Shiv Kumar Batalvi – Birhaa Daa Sultaan

Shiv Kumar Batalvi
Shiv Kumar Batalvi
Shiv Kumar Batalvi
Shiv Kumar Batalvi

I studied in Punjab and hence studied Punjabi as a subject till my graduation. While doing my course work, I had gone through many poems written by a renowned poet Shiv Kumar Batalvi. Agony is the most distinct feature of Batalvi’s  work and you feel an instant pain in your heart whenever you read the poems of this legend. All of Batalvi’s poetry is the result of his life’s unsuccessful love story. Because of such remarkable poetry on love, separation and death, the tag birhaa daa sultan (“king of sorrow”) was added to the poet’s name.

Shiv Kumar Batalvi lived the life of a legend. The poet had written numerous love poems, but was not successful in his own love life. He couldn’t get married to the woman he loved and died by the age of 36 due to excessive drinking. All Batalvi’s poems and work reflects a lover’s agony and a wish to die young.

It was Batalvi’s  immortal but unsuccessful love for the daughter of Punjabi writer Gurbaksh Singh Preetladi, that brought a big change in his life. After his lover’s marriage to someone else, Shiv Kumar Balatvi turned to alcohol for support. It was during these times of grief and sorrow that he wrote one of his most popular poems “Ajj Din Chhayeda Tere Rang Varga”. Eventually, Batalvi got married to Aruna, a Brahmin girl, in 1967 and had two daughters with her, but he was unable to forget his first love.

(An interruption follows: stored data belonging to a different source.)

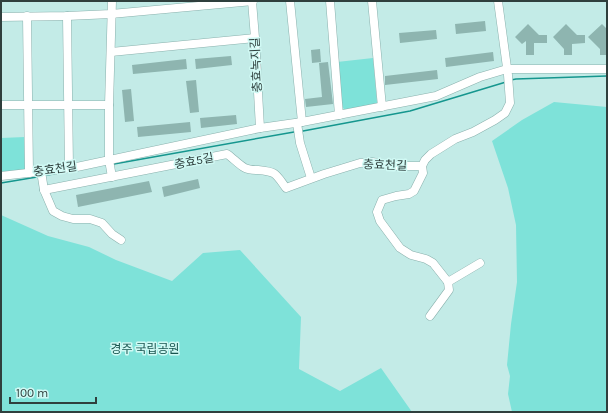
<svg xmlns="http://www.w3.org/2000/svg" width="608" height="413" font-family="Karla,'Noto Sans KR',sans-serif">
<style>
.green{fill:#7ee2d9}
.lines{fill:none;stroke-linecap:round;stroke-linejoin:round}
.stream{stroke:#15968e;stroke-width:1.5}
.building{fill:#8eb5b0}
.minor-casing{stroke:#8ab1ad;stroke-width:9}
.minor{stroke:#fff;stroke-width:8}
.labels{text-anchor:middle;stroke-width:3;stroke-linejoin:round;paint-order:stroke}
.street-label{font-size:12px;fill:#2f3f3d;stroke:#d0f9f4}
.park-label{font-size:12px;fill:#17544f;stroke:#d0f9f4}
</style>
<rect width="100%" height="100%" fill="#c3ebe7"/>
<g class="green">
<path d="M373,58L377,103L374,107L346,111L341,106L337,62Z"/>
<path d="M554,102L607,107V412H512L508,394L510,376L507,365L511,324L517,282L516,225L508,188L492,141L522,120Z"/>
<path d="M25,137L26,170L1,173V138Z"/>
<path d="M1,215L48,236L89,247L116,260L172,281L203,253L240,250L301,317L299,369L340,391L381,368L412,412H1Z"/>
</g>
<g class="lines">
<g class="stream">
<path d="M511,80L516,79L607,76"/>
<path d="M303,131L410,111L506,82"/>
<path d="M114,164L294,132"/>
<path d="M46,175L54,174"/>
<path d="M1,183L37,177"/>
</g>
</g>
<g class="building">
<path d="M485,21L486,31L456,34L455,24Z"/>
<path d="M528,24L539,35H547V43H534V55H526V41L522,44L515,37Z"/>
<path d="M566,24L577,35H585V43L572,44V55H564V49L553,37Z"/>
<path d="M602,24L607,29V55H600V49L588,37Z"/>
<path d="M436,30L437,39L400,43L399,33Z"/>
<path d="M320,49L321,62L312,63L311,50Z"/>
<path d="M493,52L494,61L446,67L445,58Z"/>
<path d="M231,56L232,65L196,69L195,59Z"/>
<path d="M186,59L187,69L133,74L132,65Z"/>
<path d="M328,62L333,104L306,107L305,99L322,97L319,63Z"/>
<path d="M437,70L438,79L385,85V76Z"/>
<path d="M196,80L199,112L190,113L186,81Z"/>
<path d="M131,89L134,121L125,122L122,90Z"/>
<path d="M236,115L237,124L201,128L200,118Z"/>
<path d="M190,122L191,132L138,137L137,127Z"/>
<path d="M198,179L200,188L164,197L162,187Z"/>
<path d="M149,181L152,192L78,207L76,195Z"/>
</g>
<g class="lines">
<defs>
<g id="minor">
<path d="M252,1L255,38L260,128"/>
<path d="M290,1L302,122"/>
<path d="M330,1L339,115"/>
<path d="M372,1L382,107"/>
<path d="M27,16L29,173"/>
<path d="M67,16L69,168"/>
<path d="M1,17L67,16L111,14L253,1"/>
<path d="M111,52L255,38"/>
<path d="M1,105H109"/>
<path d="M297,123L300,143L311,178"/>
<path d="M422,166L423,173L414,191L409,194L396,196L382,200L377,212L380,221L400,248L411,255L426,259L433,263L448,282L480,263"/>
<path d="M41,171L44,190L53,211L62,216L73,219H90L102,223L112,234L121,240"/>
<path d="M1,176L72,168L260,128L302,122L436,96L480,77L507,69H607"/>
<path d="M112,177L109,160V105L112,1"/>
<path d="M44,190L227,154C233,158 239,165 245,168C249,170 254,170 258,170C277,172 275,173 286,188L324,174L360,163L372,162L398,166H422L425,160L431,154L455,139L473,132L495,120L505,113L510,103L508,75L498,1"/>
<path d="M430,316L449,290L448,282"/>
</g>
</defs>
<use href="#minor" class="minor-casing"/>
<use href="#minor" class="minor"/>
</g>
<g class="labels">
<g class="street-label">
<text transform="translate(256 65) rotate(-93)" y="4">충효녹지길</text>
<text transform="translate(194 161) rotate(-11)" y="4">충효5길</text>
<text transform="translate(385 165) rotate(2)" y="4">충효천길</text>
<text transform="translate(55 169) rotate(-8)" y="4">충효천길</text>
</g>
<g class="park-label">
<text x="145" y="353">경주 국립공원</text>
</g>
</g>
<rect width="608" height="413" fill="none" stroke="#2f3f3d" stroke-width="4"/>
<path d="M10 397v6h86v-6" fill="none" stroke="#2f3f3d" stroke-width="2"/>
<text x="16" y="397" font-size="12" fill="#2f3f3d" stroke="#d0f9f4" stroke-width="3" paint-order="stroke">100 m</text>
</svg>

Shiv Kumar Batalvi was born on 23rd July 1936 in Bara Pind Lohtian, Punjab (now in Pakistan) in a Saraswat Brahmin family. His father, Pandit Krishan Gopal was a Patwari by profession and their whole family left Pakistan at the time of partition and moved to Batala. Since childhood he was a very dreamy child and after completing his matriculation in 1953, he left his studies.

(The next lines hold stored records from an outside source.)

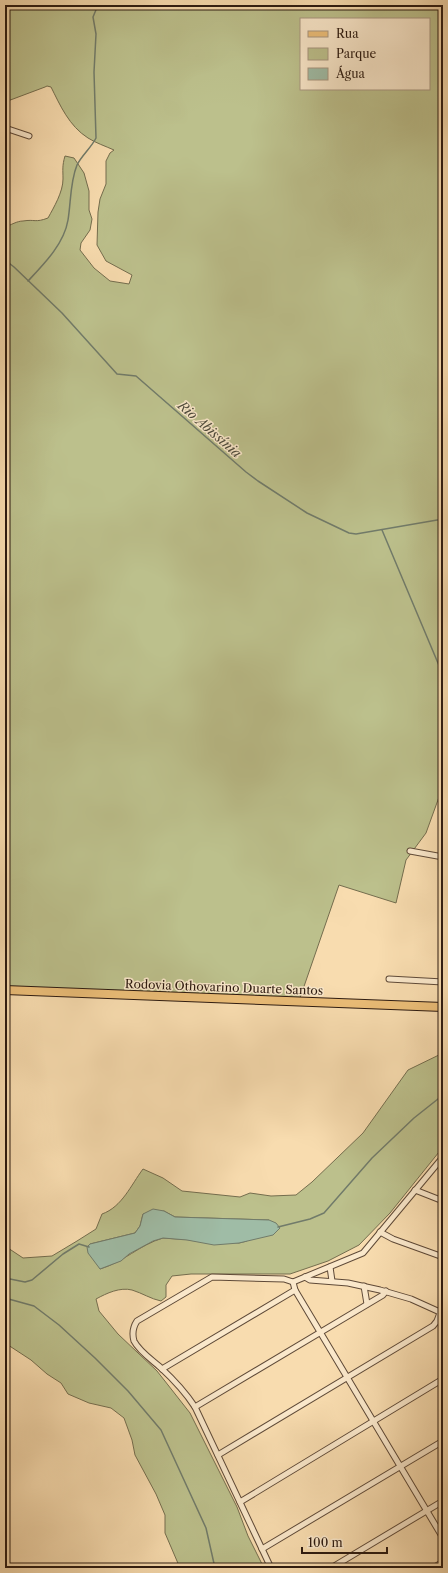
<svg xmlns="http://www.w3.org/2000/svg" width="448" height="1573" viewBox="0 0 448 1573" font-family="'Libre Caslon Text',serif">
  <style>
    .green { fill: #bcc08c; stroke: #746d4e; fill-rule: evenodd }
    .water { fill: #9fbca6; stroke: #717b6a }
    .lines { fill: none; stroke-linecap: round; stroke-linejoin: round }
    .stream { stroke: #717b6a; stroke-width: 1.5 }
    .street-casing { stroke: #5f4a38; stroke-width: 7 }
    .primary-casing { stroke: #2c1a10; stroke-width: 10 }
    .street { stroke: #fae8cb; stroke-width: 5 }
    .primary { stroke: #ecbe78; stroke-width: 8 }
    .labels { text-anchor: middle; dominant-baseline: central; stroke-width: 3; stroke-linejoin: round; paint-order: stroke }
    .street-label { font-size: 12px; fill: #2c1a10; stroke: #fae8cb }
    .water-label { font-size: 13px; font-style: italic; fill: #4e4b3d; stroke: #fae8cb }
  </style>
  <rect width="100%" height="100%" fill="#f8dcaf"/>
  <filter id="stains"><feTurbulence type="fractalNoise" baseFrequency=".005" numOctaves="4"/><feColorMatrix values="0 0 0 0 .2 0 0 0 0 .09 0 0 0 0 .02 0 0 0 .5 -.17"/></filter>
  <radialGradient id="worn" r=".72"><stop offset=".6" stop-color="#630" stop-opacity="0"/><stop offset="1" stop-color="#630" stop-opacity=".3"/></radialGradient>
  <g class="green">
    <path d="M 5,5 L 443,5 L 443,786 L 426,833 L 406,860 L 396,903 L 339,885 L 300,998 L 5,987 L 5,227 C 11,225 17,221 23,221 C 35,219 35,223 48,218 C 54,207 63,192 63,179 C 63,170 62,166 65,156 L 74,158 L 84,173 L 89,191 L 89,210 L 92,219 L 90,230 L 81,243 L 80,250 L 94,268 L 110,281 L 129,284 L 132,275 L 106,261 L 97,245 L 98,212 L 100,199 L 106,184 L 106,161 L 110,153 L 114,150 C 105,146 96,143 88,138 C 69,126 60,105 51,87 L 47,86 L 45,87 L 5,102 ZM 301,19 L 429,19 L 429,89 L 301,89 Z"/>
    <path d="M 443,1053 L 443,1147 L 390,1213 L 359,1245 L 328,1261 L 290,1274 L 191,1274 L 172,1276 L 166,1285 L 166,1297 L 161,1301 C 151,1299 142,1293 132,1290 C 120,1287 107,1293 96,1299 L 99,1311 L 118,1334 L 157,1371 L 190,1413 L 237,1507 L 248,1536 L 264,1568 L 180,1568 L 165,1533 L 165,1515 L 156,1494 L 135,1455 L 132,1440 L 124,1418 L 111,1408 L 89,1403 L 68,1394 L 61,1383 L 47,1374 L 31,1360 L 5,1343 L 5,1246 L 23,1258 L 52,1256 L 77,1241 L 96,1229 L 102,1214 C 122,1207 131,1185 143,1169 L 163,1178 L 182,1191 L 240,1197 L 250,1193 L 271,1196 L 296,1195 L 312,1182 L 363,1133 L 408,1070 ZM 164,1211 L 175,1217 L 269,1220 L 247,1241 L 239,1243 L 163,1238 C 139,1245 124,1262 100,1269 L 90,1244 L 135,1233 L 140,1226 L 143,1214 Z"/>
  </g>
  <polygon class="water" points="153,1209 164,1211 175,1217 269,1220 276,1223 280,1228 273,1235 239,1243 214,1245 187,1240 163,1238 153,1241 129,1254 121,1261 100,1269 88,1253 87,1247 90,1244 135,1233 140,1226 143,1214"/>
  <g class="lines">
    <g class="stream">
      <polyline points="5,260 14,267 62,313 117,374 136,376 246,472 258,481 307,513 349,533 356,534 443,519"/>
      <path d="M 28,281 C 44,264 64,244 68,220 C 71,202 70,182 77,165 C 82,155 91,148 96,138 L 94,72 L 96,34 L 93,17 L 98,5"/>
      <polyline points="382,530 443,675"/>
      <polyline points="278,1227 310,1219 324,1213 372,1158 414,1118 443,1095"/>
      <polyline points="5,1278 25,1282 32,1280 63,1254 79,1244 89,1247"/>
      <polyline points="5,1298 34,1306 59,1325 95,1358 128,1391 161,1430 206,1528 215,1568"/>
    </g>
    <g class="street-casing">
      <g id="street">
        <polyline points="5,128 29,136"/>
        <polyline points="410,851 443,857"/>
        <polyline points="389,979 443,982"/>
        <polyline points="415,1190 443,1201"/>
        <polyline points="380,1232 393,1239 443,1257"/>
        <polyline points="330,1267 332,1281"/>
        <polyline points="305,1277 310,1280 348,1283 380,1290 411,1299 442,1313"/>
        <polyline points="293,1282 295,1290 443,1538"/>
        <polyline points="364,1286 367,1304"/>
        <polyline points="162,1369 295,1290"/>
        <polyline points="195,1407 383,1295 386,1291"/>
        <polyline points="218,1455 433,1326 437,1321 443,1305"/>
        <polyline points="240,1502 443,1379"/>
        <polyline points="262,1549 443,1441"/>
        <path d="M 271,1568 L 195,1407 C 186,1393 173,1379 160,1367 C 152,1360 139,1351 134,1341 C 132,1334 133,1327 137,1321 L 212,1277 L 284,1279 L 293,1282 L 363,1253 L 443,1157"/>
        <polyline points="331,1568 443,1501"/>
        <polyline points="433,1568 443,1562"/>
      </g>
    </g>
    <g class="primary-casing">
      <polyline id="primary" points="5,990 443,1007"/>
    </g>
    <use href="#street" class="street"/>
    <use href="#primary" class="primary"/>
  </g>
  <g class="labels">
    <g class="street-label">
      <text transform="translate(224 987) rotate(2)">Rodovia Othovarino Duarte Santos</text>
    </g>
    <g class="water-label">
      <text transform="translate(210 429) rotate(41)">Rio Abissínia</text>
    </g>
  </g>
  <rect width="448" height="1573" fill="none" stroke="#f8dcaf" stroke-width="20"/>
  <rect x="6" y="6" width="436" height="1561" fill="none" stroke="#2c1a10" stroke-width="2"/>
  <rect x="10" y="10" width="428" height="1553" fill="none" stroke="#2c1a10"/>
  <rect x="300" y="18" width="130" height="72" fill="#fae8cb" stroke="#a89680"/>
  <rect x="308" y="31" width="20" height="6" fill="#ecbe78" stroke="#a89680"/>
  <text x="336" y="38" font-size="12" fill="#2c1a10">Rua</text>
  <rect x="308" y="48" width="20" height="12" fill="#bcc08c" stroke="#a89680"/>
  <text x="336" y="58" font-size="12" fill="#2c1a10">Parque</text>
  <rect x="308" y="68" width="20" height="12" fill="#9fbca6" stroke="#a89680"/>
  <text x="336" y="78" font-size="12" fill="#2c1a10">Água</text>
  <path d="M302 1547v6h85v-6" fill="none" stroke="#2c1a10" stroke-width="2"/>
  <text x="308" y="1547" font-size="12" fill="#2c1a10" stroke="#fae8cb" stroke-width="3" paint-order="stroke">100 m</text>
  <rect width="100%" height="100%" filter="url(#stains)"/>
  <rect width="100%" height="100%" fill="url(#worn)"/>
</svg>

Batalvi was not an ordinary man and was truly gifted by God. The first collection of his poems got published in 1960 under the title, Piran da Paraga (The Scarf of Sorrows). Batalvi used to recite his own poems, thus making them even more popular. He was also a great writer and wrote a masterpiece play, Loona (1965) for which he received the Sahitya Akademi Award, becoming the youngest recipient of this award.

Gradually, Batalvi’s alcoholism caught up with him and he died on 7th May 1973 of liver cirrhosis at his father-in-law’s residence.

Batalvi’s  work and charisma will always remain and many renowned singers have sung his poems and the list includes renowned singers like, Jagjit Singh-Chitra Singh, Nusrat Fateh Ali Khan, Rabbi Shergill, Deedar Singh Pardesi, Surinder Kaur and many more. He will be remembered forever for his great work and contribution to the world of Punjabi poetry.